AVAILABLE DATA:
------------------------------
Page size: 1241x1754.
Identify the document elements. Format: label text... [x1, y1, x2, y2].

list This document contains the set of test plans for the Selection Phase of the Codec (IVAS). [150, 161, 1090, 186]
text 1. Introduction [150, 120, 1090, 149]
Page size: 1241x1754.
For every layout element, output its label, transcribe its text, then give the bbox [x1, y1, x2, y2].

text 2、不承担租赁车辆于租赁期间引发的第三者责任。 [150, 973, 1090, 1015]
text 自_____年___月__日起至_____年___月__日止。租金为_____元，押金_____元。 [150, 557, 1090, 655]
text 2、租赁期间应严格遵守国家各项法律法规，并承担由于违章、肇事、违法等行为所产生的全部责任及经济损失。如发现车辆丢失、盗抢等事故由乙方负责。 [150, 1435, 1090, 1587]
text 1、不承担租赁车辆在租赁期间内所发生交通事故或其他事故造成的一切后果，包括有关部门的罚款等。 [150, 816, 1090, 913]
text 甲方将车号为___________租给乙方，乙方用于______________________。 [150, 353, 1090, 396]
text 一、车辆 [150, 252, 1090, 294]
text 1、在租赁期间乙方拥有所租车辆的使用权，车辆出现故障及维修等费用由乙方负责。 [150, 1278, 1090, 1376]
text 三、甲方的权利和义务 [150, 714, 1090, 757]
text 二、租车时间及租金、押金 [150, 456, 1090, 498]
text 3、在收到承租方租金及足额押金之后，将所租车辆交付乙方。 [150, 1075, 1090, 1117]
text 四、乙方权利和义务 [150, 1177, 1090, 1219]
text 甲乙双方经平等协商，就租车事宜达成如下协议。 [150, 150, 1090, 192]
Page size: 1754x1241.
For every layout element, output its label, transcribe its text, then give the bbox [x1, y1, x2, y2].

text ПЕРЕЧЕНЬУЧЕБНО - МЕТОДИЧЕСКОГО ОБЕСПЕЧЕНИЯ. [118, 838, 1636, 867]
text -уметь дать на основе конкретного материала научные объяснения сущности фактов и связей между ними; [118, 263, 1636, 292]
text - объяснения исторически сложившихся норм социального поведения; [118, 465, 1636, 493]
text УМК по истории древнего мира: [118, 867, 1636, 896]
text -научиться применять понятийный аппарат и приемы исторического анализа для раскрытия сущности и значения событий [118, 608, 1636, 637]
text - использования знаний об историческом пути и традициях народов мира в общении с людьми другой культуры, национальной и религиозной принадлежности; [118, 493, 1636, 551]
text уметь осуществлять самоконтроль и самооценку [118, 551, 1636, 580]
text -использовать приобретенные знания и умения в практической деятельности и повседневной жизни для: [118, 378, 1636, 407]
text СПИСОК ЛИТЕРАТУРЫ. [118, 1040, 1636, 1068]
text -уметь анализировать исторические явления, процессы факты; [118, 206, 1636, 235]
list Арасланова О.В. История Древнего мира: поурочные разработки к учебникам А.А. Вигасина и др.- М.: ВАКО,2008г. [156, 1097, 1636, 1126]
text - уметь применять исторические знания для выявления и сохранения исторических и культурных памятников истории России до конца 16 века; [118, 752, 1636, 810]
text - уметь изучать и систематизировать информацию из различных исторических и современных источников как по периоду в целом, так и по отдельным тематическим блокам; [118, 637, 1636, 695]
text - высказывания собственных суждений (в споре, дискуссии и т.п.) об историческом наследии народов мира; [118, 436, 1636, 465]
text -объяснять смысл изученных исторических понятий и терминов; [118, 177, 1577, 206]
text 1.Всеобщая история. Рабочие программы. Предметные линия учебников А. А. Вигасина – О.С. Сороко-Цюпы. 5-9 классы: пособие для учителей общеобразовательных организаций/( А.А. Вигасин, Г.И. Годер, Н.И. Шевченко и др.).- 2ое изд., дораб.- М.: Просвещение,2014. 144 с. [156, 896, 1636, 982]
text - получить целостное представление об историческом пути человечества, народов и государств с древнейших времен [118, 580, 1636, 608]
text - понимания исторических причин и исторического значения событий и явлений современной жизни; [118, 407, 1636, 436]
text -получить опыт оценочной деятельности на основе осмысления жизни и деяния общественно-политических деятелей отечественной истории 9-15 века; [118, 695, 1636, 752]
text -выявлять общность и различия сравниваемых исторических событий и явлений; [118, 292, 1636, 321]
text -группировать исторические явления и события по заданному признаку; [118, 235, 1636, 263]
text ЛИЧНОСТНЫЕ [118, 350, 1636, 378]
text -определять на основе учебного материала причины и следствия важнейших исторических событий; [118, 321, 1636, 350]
------------------------------
TASK DETAILS:
Print out the whole of the material above exactly as it stands.

EXPECTED ANSWER:
Page size: 1241x1754.
Identify the document elements. Format: label text... [x1, y1, x2, y2].

list This document contains the set of test plans for the Selection Phase of the Codec (IVAS). [150, 161, 1090, 186]
text 1. Introduction [150, 120, 1090, 149]
Page size: 1241x1754.
For every layout element, output its label, transcribe its text, then give the bbox [x1, y1, x2, y2].

text 2、不承担租赁车辆于租赁期间引发的第三者责任。 [150, 973, 1090, 1015]
text 自_____年___月__日起至_____年___月__日止。租金为_____元，押金_____元。 [150, 557, 1090, 655]
text 2、租赁期间应严格遵守国家各项法律法规，并承担由于违章、肇事、违法等行为所产生的全部责任及经济损失。如发现车辆丢失、盗抢等事故由乙方负责。 [150, 1435, 1090, 1587]
text 1、不承担租赁车辆在租赁期间内所发生交通事故或其他事故造成的一切后果，包括有关部门的罚款等。 [150, 816, 1090, 913]
text 甲方将车号为___________租给乙方，乙方用于______________________。 [150, 353, 1090, 396]
text 一、车辆 [150, 252, 1090, 294]
text 1、在租赁期间乙方拥有所租车辆的使用权，车辆出现故障及维修等费用由乙方负责。 [150, 1278, 1090, 1376]
text 三、甲方的权利和义务 [150, 714, 1090, 757]
text 二、租车时间及租金、押金 [150, 456, 1090, 498]
text 3、在收到承租方租金及足额押金之后，将所租车辆交付乙方。 [150, 1075, 1090, 1117]
text 四、乙方权利和义务 [150, 1177, 1090, 1219]
text 甲乙双方经平等协商，就租车事宜达成如下协议。 [150, 150, 1090, 192]
Page size: 1754x1241.
For every layout element, output its label, transcribe its text, then give the bbox [x1, y1, x2, y2].

text ПЕРЕЧЕНЬУЧЕБНО - МЕТОДИЧЕСКОГО ОБЕСПЕЧЕНИЯ. [118, 838, 1636, 867]
text -уметь дать на основе конкретного материала научные объяснения сущности фактов и связей между ними; [118, 263, 1636, 292]
text - объяснения исторически сложившихся норм социального поведения; [118, 465, 1636, 493]
text УМК по истории древнего мира: [118, 867, 1636, 896]
text -научиться применять понятийный аппарат и приемы исторического анализа для раскрытия сущности и значения событий [118, 608, 1636, 637]
text - использования знаний об историческом пути и традициях народов мира в общении с людьми другой культуры, национальной и религиозной принадлежности; [118, 493, 1636, 551]
text уметь осуществлять самоконтроль и самооценку [118, 551, 1636, 580]
text -использовать приобретенные знания и умения в практической деятельности и повседневной жизни для: [118, 378, 1636, 407]
text СПИСОК ЛИТЕРАТУРЫ. [118, 1040, 1636, 1068]
text -уметь анализировать исторические явления, процессы факты; [118, 206, 1636, 235]
list Арасланова О.В. История Древнего мира: поурочные разработки к учебникам А.А. Вигасина и др.- М.: ВАКО,2008г. [156, 1097, 1636, 1126]
text - уметь применять исторические знания для выявления и сохранения исторических и культурных памятников истории России до конца 16 века; [118, 752, 1636, 810]
text - уметь изучать и систематизировать информацию из различных исторических и современных источников как по периоду в целом, так и по отдельным тематическим блокам; [118, 637, 1636, 695]
text - высказывания собственных суждений (в споре, дискуссии и т.п.) об историческом наследии народов мира; [118, 436, 1636, 465]
text -объяснять смысл изученных исторических понятий и терминов; [118, 177, 1577, 206]
text 1.Всеобщая история. Рабочие программы. Предметные линия учебников А. А. Вигасина – О.С. Сороко-Цюпы. 5-9 классы: пособие для учителей общеобразовательных организаций/( А.А. Вигасин, Г.И. Годер, Н.И. Шевченко и др.).- 2ое изд., дораб.- М.: Просвещение,2014. 144 с. [156, 896, 1636, 982]
text - получить целостное представление об историческом пути человечества, народов и государств с древнейших времен [118, 580, 1636, 608]
text - понимания исторических причин и исторического значения событий и явлений современной жизни; [118, 407, 1636, 436]
text -получить опыт оценочной деятельности на основе осмысления жизни и деяния общественно-политических деятелей отечественной истории 9-15 века; [118, 695, 1636, 752]
text -выявлять общность и различия сравниваемых исторических событий и явлений; [118, 292, 1636, 321]
text -группировать исторические явления и события по заданному признаку; [118, 235, 1636, 263]
text ЛИЧНОСТНЫЕ [118, 350, 1636, 378]
text -определять на основе учебного материала причины и следствия важнейших исторических событий; [118, 321, 1636, 350]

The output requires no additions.